Given problem: Reproduce the following lines without any changes, covering every record.

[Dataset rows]
%%

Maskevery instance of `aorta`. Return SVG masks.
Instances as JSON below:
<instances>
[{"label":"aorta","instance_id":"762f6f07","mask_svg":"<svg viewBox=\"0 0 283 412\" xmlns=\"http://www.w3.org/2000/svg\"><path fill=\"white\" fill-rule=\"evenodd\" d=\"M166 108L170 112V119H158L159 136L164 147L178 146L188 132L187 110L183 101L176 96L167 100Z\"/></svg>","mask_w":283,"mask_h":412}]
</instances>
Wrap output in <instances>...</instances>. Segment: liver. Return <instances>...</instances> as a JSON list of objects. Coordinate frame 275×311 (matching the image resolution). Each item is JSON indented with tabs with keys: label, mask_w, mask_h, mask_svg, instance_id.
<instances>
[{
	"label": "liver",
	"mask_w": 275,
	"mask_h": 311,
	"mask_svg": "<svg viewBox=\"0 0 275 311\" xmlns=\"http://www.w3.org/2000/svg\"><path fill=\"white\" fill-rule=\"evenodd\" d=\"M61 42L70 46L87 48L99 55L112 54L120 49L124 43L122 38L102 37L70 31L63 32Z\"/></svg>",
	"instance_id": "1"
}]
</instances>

%%

Response:
Maskevery instance of `aorta`. Return SVG masks.
Instances as JSON below:
<instances>
[{"label":"aorta","instance_id":"762f6f07","mask_svg":"<svg viewBox=\"0 0 283 412\" xmlns=\"http://www.w3.org/2000/svg\"><path fill=\"white\" fill-rule=\"evenodd\" d=\"M166 108L170 112V119H158L159 136L164 147L178 146L188 132L187 110L183 101L176 96L167 100Z\"/></svg>","mask_w":283,"mask_h":412}]
</instances>
Wrap output in <instances>...</instances>. Segment: liver. Return <instances>...</instances> as a JSON list of objects. Coordinate frame 275×311 (matching the image resolution). Each item is JSON indented with tabs with keys: label, mask_w, mask_h, mask_svg, instance_id.
<instances>
[{
	"label": "liver",
	"mask_w": 275,
	"mask_h": 311,
	"mask_svg": "<svg viewBox=\"0 0 275 311\" xmlns=\"http://www.w3.org/2000/svg\"><path fill=\"white\" fill-rule=\"evenodd\" d=\"M61 42L70 46L87 48L99 55L112 54L120 49L124 43L122 38L102 37L70 31L63 32Z\"/></svg>",
	"instance_id": "1"
}]
</instances>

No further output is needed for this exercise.